I had to lift my gaping jaw off the pavement as I watched Phoebe explain to the family that we were
interns at
Seventeen
and had an assignment to photograph “everyday” teenagers for an upcoming issue. Before I knew it, the parents stepped aside, the father started his camcorder and Phoebe waltzed up to the guy and latched her arm around his waist.

I snapped a picture.

“Maybe you should take another,” the mother said, “in case it doesn't come out.”

The guy scowled.

Phoebe beamed.

I snapped wildly.

“You definitely have more balls than I do,” I told Phoebe as soon as they'd disappeared down the path.

“It's not that hard.” Phoebe grinned. “And it's ovaries … not balls!”

For the next few hours, as an “intern” at all the major teen magazines, I photographed Phoebe with at least a dozen different guys. Only one turned us down, whispering that he was
running from the Feds.
We weren't sure whether to believe him, but judging from the way his eyes darted suspiciously around, we weren't going to challenge him either. There was only one shot left on the film when gray clouds started to form in the sky.

“Uh-oh.” Phoebe glanced upward. “We should head home.”

“There's one thing we have to do first,” I said, wiping mustard off my fingers with a napkin. Phoebe and I had just split a soft pretzel.

“What are you …”

But I didn't stick around to explain. Instead I tossed her the camera and marched up to a guy with reddish brown hair and a goatee.
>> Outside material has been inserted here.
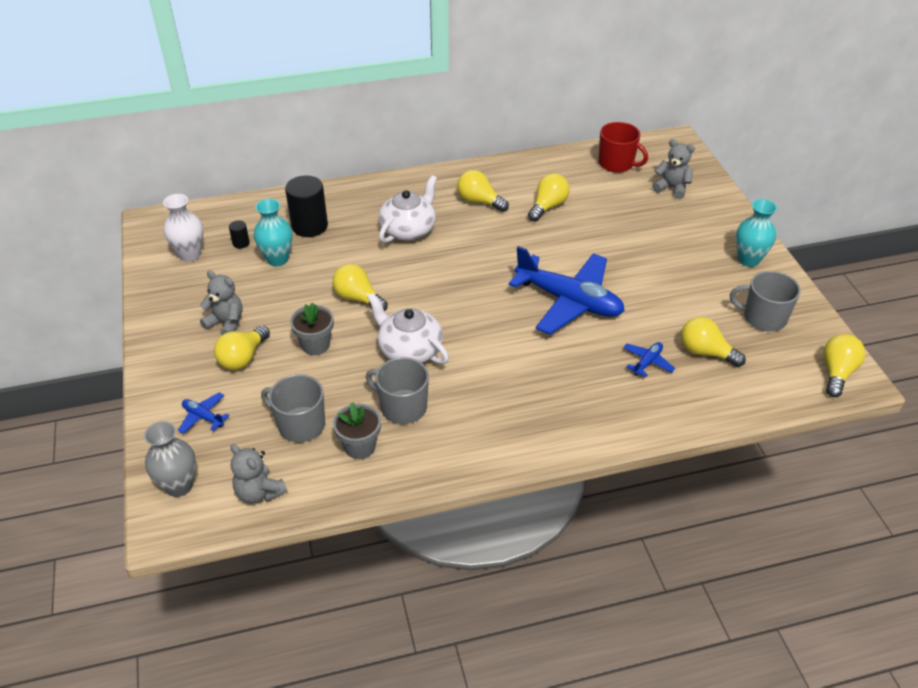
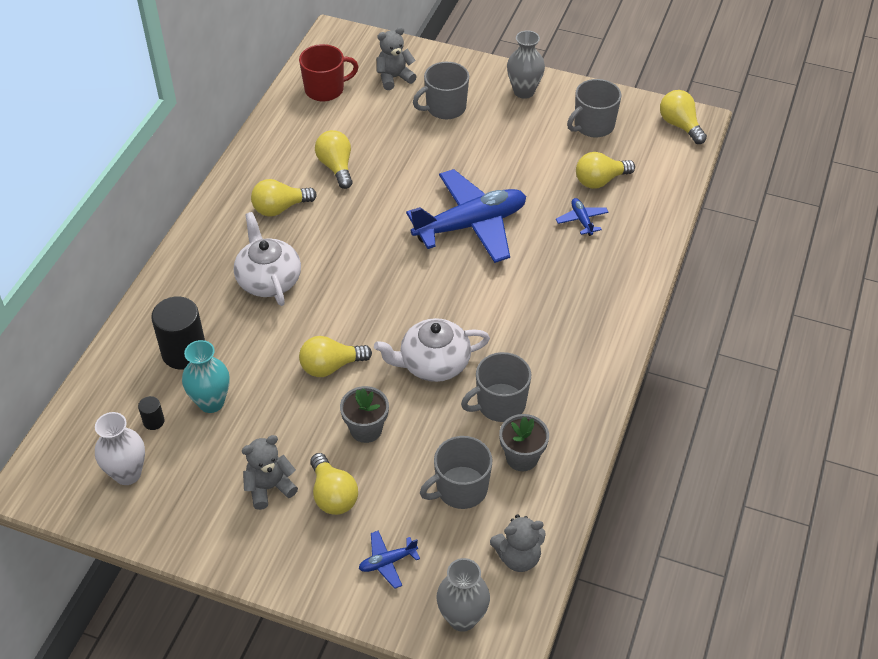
camera: 55 degrees left, 5 degrees up
turquoise vase [736,199,777,267] -> grey vase [507,30,545,99]
none -> grey mug [413,62,469,119]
“Excuse me?” I asked. My hands started shaking, so I stuffed them in my pockets.

“Yeah?”

“We're interns at
Jump
and need to take photos of everyday …” I paused.

“Sure.” He grinned, slinging his arm around my shoulder. “I'm all yours!”

When he walked away, I couldn't wipe this gigantic smile off my face.

Phoebe dashed up to me and gave me a big hug.

“Who's got the ovaries now?” she asked. “And with an Airedale at that!”

Just then, a drop of rain plopped onto my arm. I untied the dogs as Phoebe sheltered the camera under her shirt, and we started across the park. We'd just reached the spot where Phoebe and I usually say goodbye, when lightning streaked the sky, followed two seconds later by a loud clap of thunder. Dogma froze, huddling close to the ground.

“What should I do?” I shouted. It was pouring by now, rain dripping off my cheeks, my nose, my lips.